The John F. Kennedy presidential library digital archive that went live online today is the result of a four-year,...
$10 million project to digitize hundreds of thousands of documents, audio tapes, film, photos and other artifacts collected in the 50 years since JFK's inauguration. And with millions of documents yet to be digitized, the archiving process is likely to continue for decades.
The Digital Archive Project team from the JFK Foundation uses storage from EMC Corp. and an Iron Mountain disaster recovery (DR) center to archive and protect the data. AT&T provides the web hosting, and Raytheon designed and implemented the system.
The foundation's digital archivist Erica Boudreau said the goal was to make documents that had only been available to visitors of the JFK Library in Boston open to anybody with an Internet connection.
. "Without the digital archive, you have to be onsite and go into a research room to see the video content and documents on display," she said.
However, archiving and protecting the digital data is a massive undertaking.
The JFK Library is divided into 13 collections. Because of the large amounts of data that needed to be digitized, the library's archivist picked six of the collections to go online for today's launch, including interactive exhibits dealing with the space program, the Cuban Missile Crisis and Civil Rights.
Since 2006, the library has digitized 200,000 documents; 300 reels of audio tape containing more than 1,245 telephone calls, speeches and meetings; 300 museum artifacts; 72 reels of film; and 1,500 photos. All the material is stored at high resolution to preserve fidelity.

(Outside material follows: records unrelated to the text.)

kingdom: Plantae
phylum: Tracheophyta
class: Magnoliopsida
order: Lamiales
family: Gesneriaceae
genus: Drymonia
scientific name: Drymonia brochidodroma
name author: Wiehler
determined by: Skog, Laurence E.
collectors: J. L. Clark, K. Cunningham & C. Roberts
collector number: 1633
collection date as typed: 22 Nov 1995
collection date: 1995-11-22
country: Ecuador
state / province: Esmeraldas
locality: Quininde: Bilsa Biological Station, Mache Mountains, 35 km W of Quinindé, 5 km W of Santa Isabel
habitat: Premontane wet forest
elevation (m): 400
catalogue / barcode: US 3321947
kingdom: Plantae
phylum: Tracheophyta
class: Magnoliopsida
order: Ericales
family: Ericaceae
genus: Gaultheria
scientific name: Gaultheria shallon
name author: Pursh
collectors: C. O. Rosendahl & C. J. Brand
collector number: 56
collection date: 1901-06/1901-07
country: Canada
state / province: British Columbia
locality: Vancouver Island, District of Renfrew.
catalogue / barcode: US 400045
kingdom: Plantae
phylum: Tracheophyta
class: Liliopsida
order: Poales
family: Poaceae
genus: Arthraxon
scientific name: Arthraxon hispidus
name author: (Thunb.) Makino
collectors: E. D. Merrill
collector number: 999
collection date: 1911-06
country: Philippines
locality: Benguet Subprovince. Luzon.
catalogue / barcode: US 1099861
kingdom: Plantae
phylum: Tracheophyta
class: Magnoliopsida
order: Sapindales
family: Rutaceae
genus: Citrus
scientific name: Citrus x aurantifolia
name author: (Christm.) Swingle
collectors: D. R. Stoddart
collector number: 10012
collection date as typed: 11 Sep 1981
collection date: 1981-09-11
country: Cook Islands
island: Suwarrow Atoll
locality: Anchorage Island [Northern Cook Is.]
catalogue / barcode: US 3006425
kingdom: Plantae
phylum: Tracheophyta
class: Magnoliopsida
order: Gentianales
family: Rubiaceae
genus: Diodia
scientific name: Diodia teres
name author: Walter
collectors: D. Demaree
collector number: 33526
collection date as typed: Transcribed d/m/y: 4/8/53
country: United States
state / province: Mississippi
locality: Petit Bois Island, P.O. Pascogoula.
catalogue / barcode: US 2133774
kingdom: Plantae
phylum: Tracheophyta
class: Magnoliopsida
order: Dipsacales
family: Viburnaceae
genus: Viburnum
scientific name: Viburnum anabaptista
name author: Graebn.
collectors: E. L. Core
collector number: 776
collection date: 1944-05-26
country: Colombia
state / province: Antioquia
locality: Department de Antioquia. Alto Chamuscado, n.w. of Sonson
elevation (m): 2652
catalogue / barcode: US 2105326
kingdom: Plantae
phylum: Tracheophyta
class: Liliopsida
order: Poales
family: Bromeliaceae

Boudreau said the biggest data storage challenge was getting files such as oversized maps and old videos into the system. "These files are very large, and we're digitizing at the highest possible resolution," she said. "We have to capture our meta data, keep it with the file and deliver that content to a website. Oversized documents like maps were difficult to work with because of scaling. One video replication job is working on a 4 TB file share, and could take weeks to replicate."
The JFK Foundation's IT team uses EMC Documentum and Captiva software to ingest and organize the data, and mirrors the data between EMC Celerra NS-120 network-attached storage (NAS) and Centera archiving systems at the library's primary site in Boston and Iron Mountain's DR site in Boyers, Pa.
The size of the archive is expected to increase to about 117 TB by 2016, although the project team hopes to reduce capacity by applying Captiva's LZW lossless compression to document files.
Mirrors replace tape for backup
The library's IT specialist Tim Fitzpatrick said he started mirroring between sites to protect the files because tape backups were taking more than a week to complete. "Tape backups were becoming unmanageable," he said. "We established two sets of mirrors between the production environment and the DR location, and we replicate between the two. That protects us against a disaster where data is lost on a production system."
Boudreau said the digital archive project is funded mostly through private donations, and the technology partners have donated equipment and services. But Fitzpatrick said there are still some 48 million pages left to digitize before all of the JFK collections are online, and the library is still collecting material.
"At our current rate," Fitzpatrick said, "it will take over 100 years to get everything digitized."